[Stored dataset items]
##########

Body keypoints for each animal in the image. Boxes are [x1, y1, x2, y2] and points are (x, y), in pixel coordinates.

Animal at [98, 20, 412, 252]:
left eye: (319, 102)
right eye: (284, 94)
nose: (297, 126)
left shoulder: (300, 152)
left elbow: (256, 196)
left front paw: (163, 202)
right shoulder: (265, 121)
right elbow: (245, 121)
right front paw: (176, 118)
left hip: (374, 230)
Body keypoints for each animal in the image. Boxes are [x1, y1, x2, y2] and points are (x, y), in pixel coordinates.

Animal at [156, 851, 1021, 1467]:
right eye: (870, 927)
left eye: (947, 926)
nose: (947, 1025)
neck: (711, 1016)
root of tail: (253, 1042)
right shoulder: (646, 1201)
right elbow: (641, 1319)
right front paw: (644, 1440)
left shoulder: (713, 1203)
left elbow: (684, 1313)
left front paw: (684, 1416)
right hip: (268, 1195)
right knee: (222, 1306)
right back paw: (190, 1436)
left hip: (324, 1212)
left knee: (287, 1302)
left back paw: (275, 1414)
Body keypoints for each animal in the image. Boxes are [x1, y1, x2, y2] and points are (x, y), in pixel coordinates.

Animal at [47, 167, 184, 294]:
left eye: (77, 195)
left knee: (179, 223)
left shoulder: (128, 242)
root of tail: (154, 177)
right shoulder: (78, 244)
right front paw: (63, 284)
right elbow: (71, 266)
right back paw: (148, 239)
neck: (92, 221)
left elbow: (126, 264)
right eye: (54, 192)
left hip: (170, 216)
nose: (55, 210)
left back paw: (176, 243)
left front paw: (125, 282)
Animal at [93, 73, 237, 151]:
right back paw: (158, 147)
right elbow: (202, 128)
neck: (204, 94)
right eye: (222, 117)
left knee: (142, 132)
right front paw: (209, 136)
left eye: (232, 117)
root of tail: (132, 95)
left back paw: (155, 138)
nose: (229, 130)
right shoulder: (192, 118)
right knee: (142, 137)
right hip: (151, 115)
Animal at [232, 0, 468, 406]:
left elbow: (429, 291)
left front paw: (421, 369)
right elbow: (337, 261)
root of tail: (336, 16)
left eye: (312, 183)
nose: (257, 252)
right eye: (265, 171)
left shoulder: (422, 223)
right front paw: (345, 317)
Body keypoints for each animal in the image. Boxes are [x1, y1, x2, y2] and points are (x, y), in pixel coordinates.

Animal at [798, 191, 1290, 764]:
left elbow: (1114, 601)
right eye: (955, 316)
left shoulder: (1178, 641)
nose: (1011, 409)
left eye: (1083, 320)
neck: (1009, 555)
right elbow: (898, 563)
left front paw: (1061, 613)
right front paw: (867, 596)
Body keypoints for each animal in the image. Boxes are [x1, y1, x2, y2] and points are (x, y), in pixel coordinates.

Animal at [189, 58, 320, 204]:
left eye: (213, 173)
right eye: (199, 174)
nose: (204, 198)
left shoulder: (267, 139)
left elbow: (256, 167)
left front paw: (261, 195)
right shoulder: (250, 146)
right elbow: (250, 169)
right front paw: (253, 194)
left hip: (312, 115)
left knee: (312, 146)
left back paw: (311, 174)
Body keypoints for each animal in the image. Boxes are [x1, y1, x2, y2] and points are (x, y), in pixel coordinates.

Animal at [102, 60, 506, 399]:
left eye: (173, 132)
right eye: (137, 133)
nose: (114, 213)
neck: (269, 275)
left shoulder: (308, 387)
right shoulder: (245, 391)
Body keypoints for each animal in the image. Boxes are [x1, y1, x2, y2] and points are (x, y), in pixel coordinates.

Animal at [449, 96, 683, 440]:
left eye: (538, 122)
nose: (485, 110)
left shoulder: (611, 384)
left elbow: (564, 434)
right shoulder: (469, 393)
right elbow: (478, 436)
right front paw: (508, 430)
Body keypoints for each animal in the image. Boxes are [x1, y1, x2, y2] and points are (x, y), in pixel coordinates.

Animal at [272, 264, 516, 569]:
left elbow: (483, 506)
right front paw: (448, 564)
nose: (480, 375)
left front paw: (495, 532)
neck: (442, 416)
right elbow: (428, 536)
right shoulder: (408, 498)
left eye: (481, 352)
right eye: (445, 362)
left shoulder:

##########

Only the lines above from the one with "nose: (55, 210)" through the one with "left elbow: (256, 167)" should be duplicated, character for character.

## [RESPONSE TO THE TASK]
nose: (55, 210)
left back paw: (176, 243)
left front paw: (125, 282)
Animal at [93, 73, 237, 151]:
right back paw: (158, 147)
right elbow: (202, 128)
neck: (204, 94)
right eye: (222, 117)
left knee: (142, 132)
right front paw: (209, 136)
left eye: (232, 117)
root of tail: (132, 95)
left back paw: (155, 138)
nose: (229, 130)
right shoulder: (192, 118)
right knee: (142, 137)
right hip: (151, 115)
Animal at [232, 0, 468, 406]:
left elbow: (429, 291)
left front paw: (421, 369)
right elbow: (337, 261)
root of tail: (336, 16)
left eye: (312, 183)
nose: (257, 252)
right eye: (265, 171)
left shoulder: (422, 223)
right front paw: (345, 317)
Body keypoints for each animal in the image. Boxes are [x1, y1, x2, y2] and points are (x, y), in pixel coordinates.

Animal at [798, 191, 1290, 764]:
left elbow: (1114, 601)
right eye: (955, 316)
left shoulder: (1178, 641)
nose: (1011, 409)
left eye: (1083, 320)
neck: (1009, 555)
right elbow: (898, 563)
left front paw: (1061, 613)
right front paw: (867, 596)
Body keypoints for each animal in the image. Boxes are [x1, y1, x2, y2] and points are (x, y), in pixel coordinates.

Animal at [189, 58, 320, 204]:
left eye: (213, 173)
right eye: (199, 174)
nose: (204, 198)
left shoulder: (267, 139)
left elbow: (256, 167)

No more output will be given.